▶ TASKS AND EXERCISES
1. Can you duplicate the part of the Cynthia and Mr Preston dialogue between "- Lady Harriet Cumnor: Mr" and "to tell me.", inclusive?
2. What comes next in the Cynthia and Mr Preston dialogue after its final line? Write out the next part.

▶ TEXT
- Lady Cumnor: Now Claire, when I think a thing I say it out loud. I don't beat about the bush. You have spoiled that girl of yours until she does not know her own mind. She has behaved abominably to Mr Pweston and it is all due to the faults in her education. You have much to answer for.
- Claire Gibson: Cynthia... and Mr Preston?
- Lady Cumnor: Claire! Do you mean to tell me you don't know. Your daughter has been engaged to Mr Pweston for some time. Years I believe. And has now decided to break it off. To be a "jilting jessie" as we used to call it.
- Lady Harriet Cumnor: Mr Preston did not want it spoken of.
- Lady Cumnor: She has used the Gibson girl as a cat's paw and made her and herself the butt of all the gossip in Hollingford.
- Mr. Gibson: Is this true Cynthia?
- Cynthia Kirkpatrick: Molly knows it all.
- Mr. Gibson: Yes, I know that and that she has had to endure gossip and slander for your sake. But more she refused to tell me.
- Cynthia Kirkpatrick: Oh, she told you that much did she?
- Molly Gibson: I couldn't help it.
- Cynthia Kirkpatrick: Why did you have to say anything at all?
- Mr. Gibson: Because her reputation was attacked for your misconduct and I demanded an explanation.
- Lord Cumnor: How much is twice eighteen? Thirty?
- Lady Cumnor: Thirty six.
- Lord Cumnor: Ah! So, Molly Gibson is to marry Mr Preston.
- Lady Cumnor: Is she indeed?
- Lady Harriet Cumnor: Are you sure you've got it right Papa?
- Cynthia Kirkpatrick: The French girls would tell you to believe that you are pretty would make you so.

▶ DATA FOR REVIEW
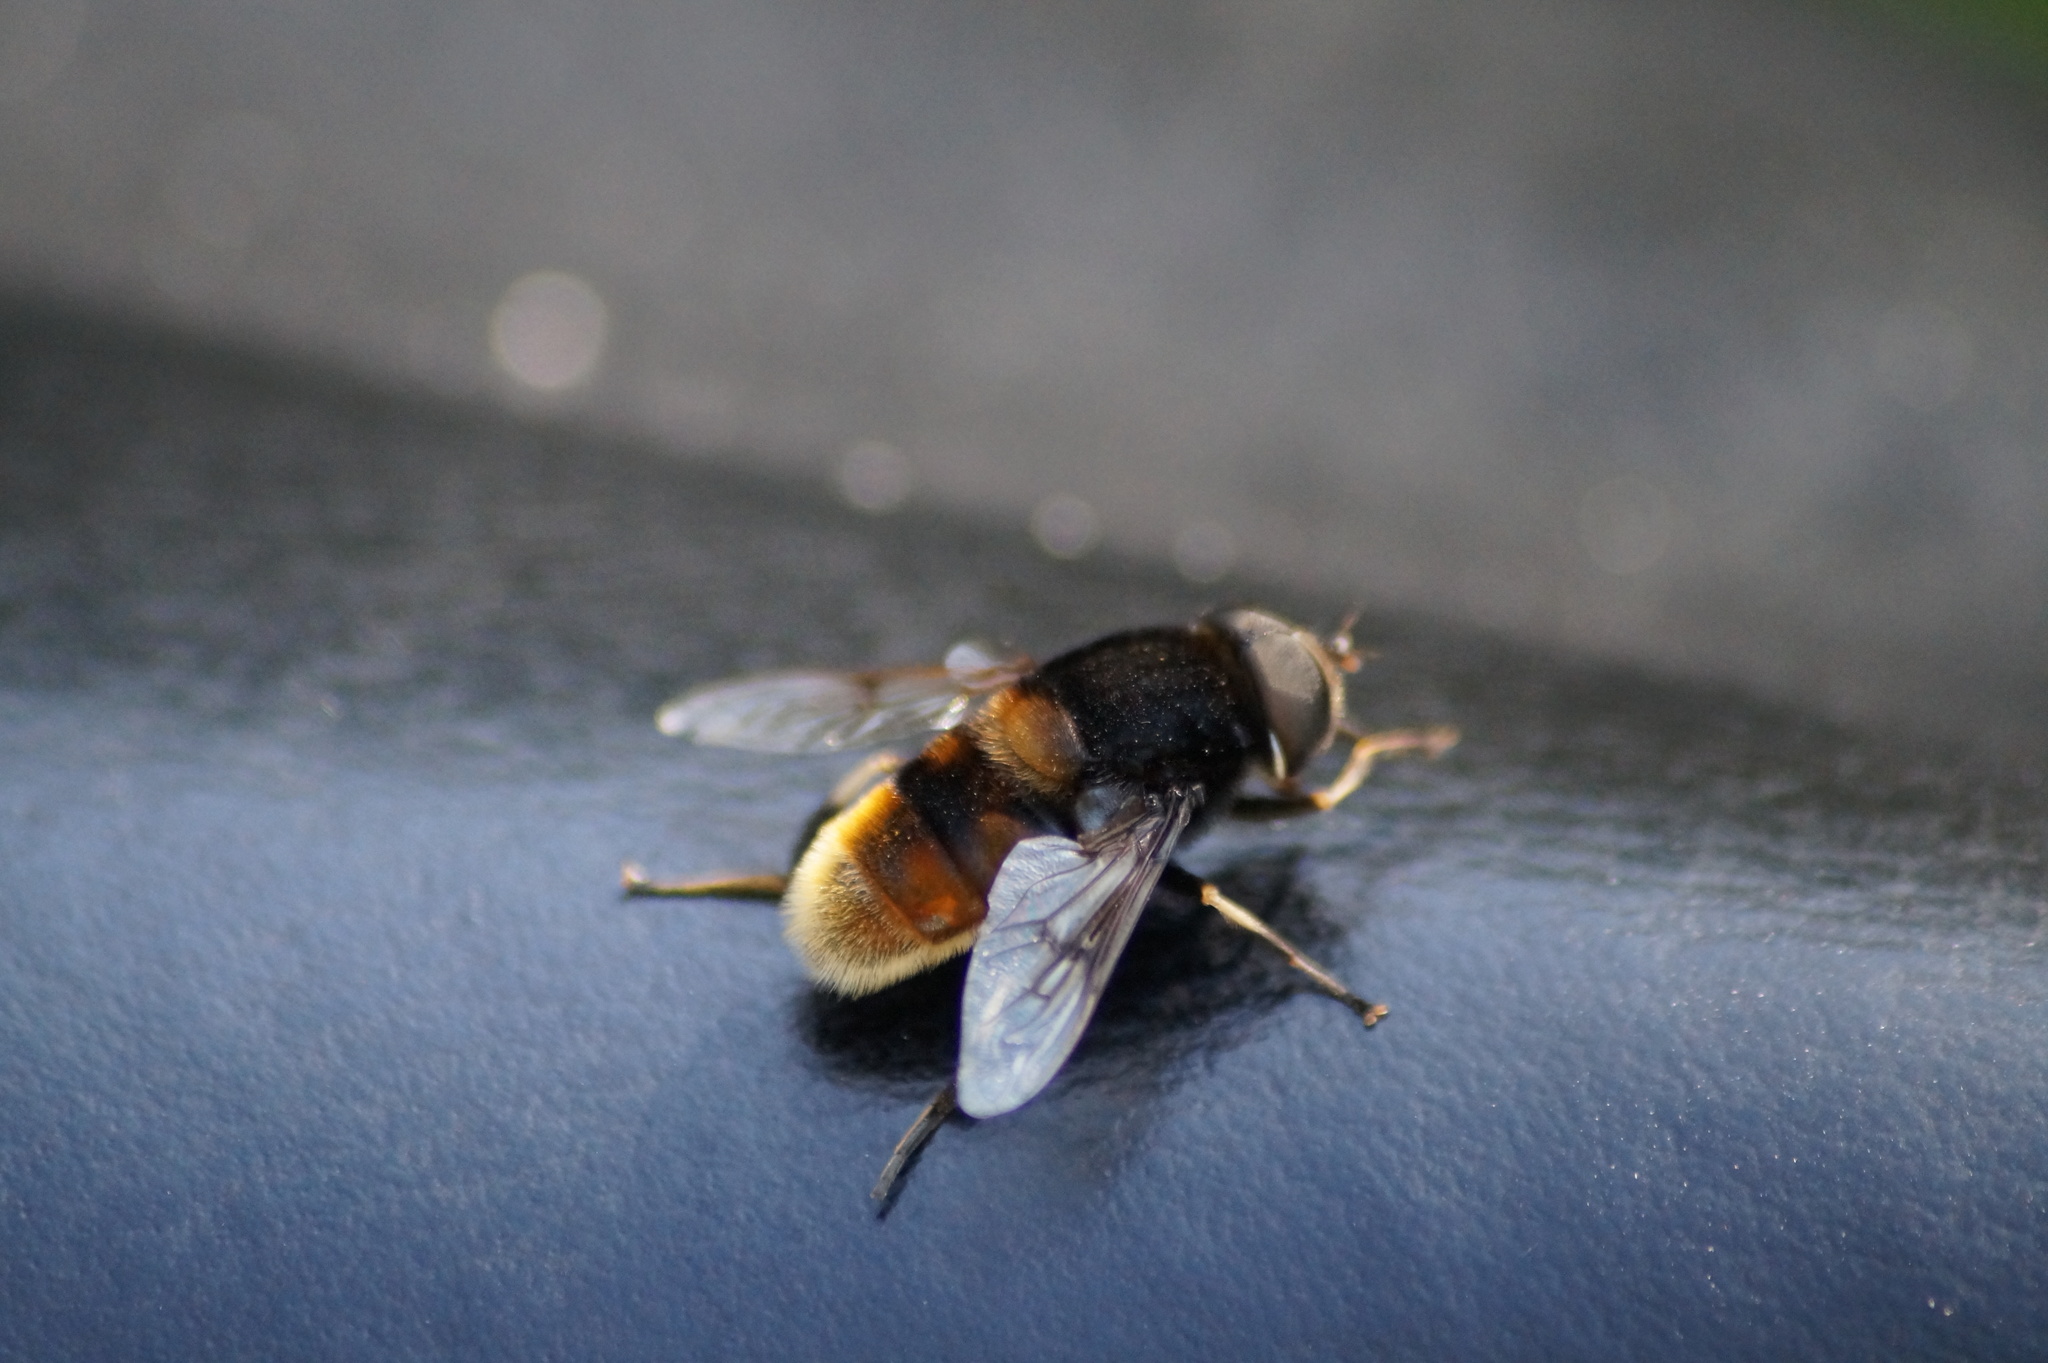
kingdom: Animalia
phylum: Arthropoda
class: Insecta
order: Diptera
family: Syrphidae
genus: Eristalis
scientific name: Eristalis intricaria
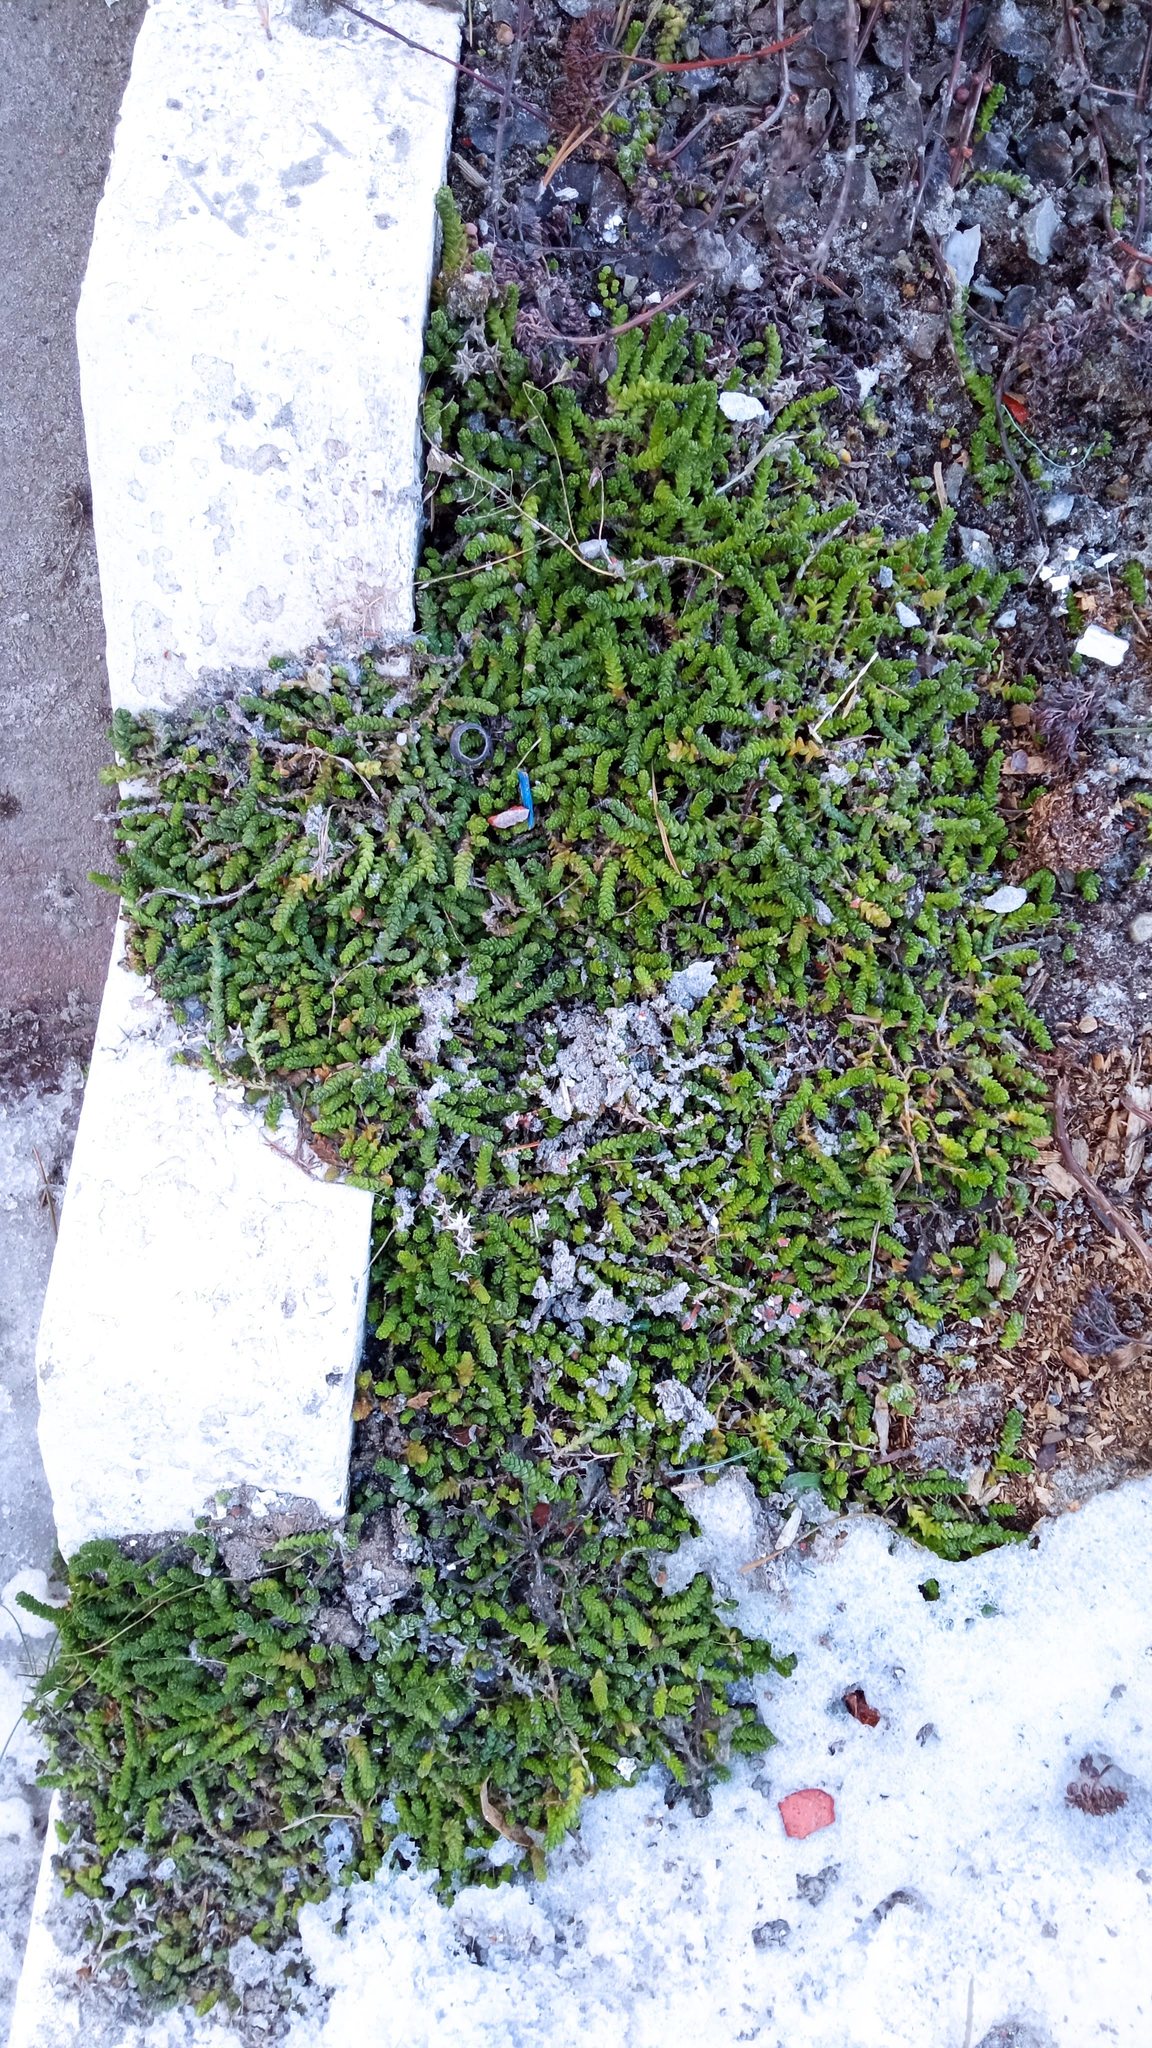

▶ ANSWERS PER TASK
1.
- Lady Harriet Cumnor: Mr Preston did not want it spoken of.
- Lady Cumnor: She has used the Gibson girl as a cat's paw and made her and herself the butt of all the gossip in Hollingford.
- Mr. Gibson: Is this true Cynthia?
- Cynthia Kirkpatrick: Molly knows it all.
- Mr. Gibson: Yes, I know that and that she has had to endure gossip and slander for your sake. But more she refused to tell me.

2.
- Claire Gibson: Don't be angry dear, for a minute there I thought you were going to lose your temper.
- Mr. Gibson: It would have been of no use.
- Roger Hamley: [Roger's letter to Cynthia] It is sundown Cynthia. They are singing outside my tent. The men say it's about a chap who pines for a girl in a distant land. They are teasing me of course - they often do.
- Cynthia Kirkpatrick: And would you reply to him for I shant have time?
- Molly Gibson: And shall I say you'll write as soon as you get to London?
- Cynthia Kirkpatrick: Of course. Well, once I've settled in. Anyway Molly, you'd write him a much better letter than I would.
- Molly Gibson: Cynthia, he wants to hear from you.
- Cynthia Kirkpatrick: Does he? Oh, I suppose he does.
- Claire Gibson: Molly, did you know you were just dancing with the man who keeps Grinstead's bookshop?
- Molly Gibson: Oh, that accounts for him knowing all about the latest books.
- Mr. Gibson: Content yourself my dear. Roger Hamley is as fine as young man as ever breathed, with money or without. I only wish my Molly could meet with such another.
- Claire Gibson: I will try for Molly.
- Mr. Gibson: No, no, no, no, no. That is one thing I forbid. I will have no *trying* for Molly.
- Mrs. Goodenough: Is *that* the duchess? *That* palsy thing? Well! Where are her diamonds? Here am I sitting up and coal and candlelight wasting at home and in comes a duchess wearing a- pfff. Farmer Hodson's daughter's got a dress smarter than that.
- Lady Harriet Cumnor: Here we are at last. Aren't we shamefully late? It was the duchess! That ill-mannered woman kept us all waiting and then appeared à l'enfant as you see her.
- Claire Gibson: Molly, I cannot have you speaking so to Lady Harriet and do stop putting yourself into her conversations.
- Molly Gibson: I can't help it if she asks me questions.
- Claire Gibson: I don't know what you mean by proximate.
- Mr. Gibson: Well go into the surgery and look it up then.
- Miss Browning: Two letters in a week is quite acceptable but at 11 ha'penny postage any more would be extravagant.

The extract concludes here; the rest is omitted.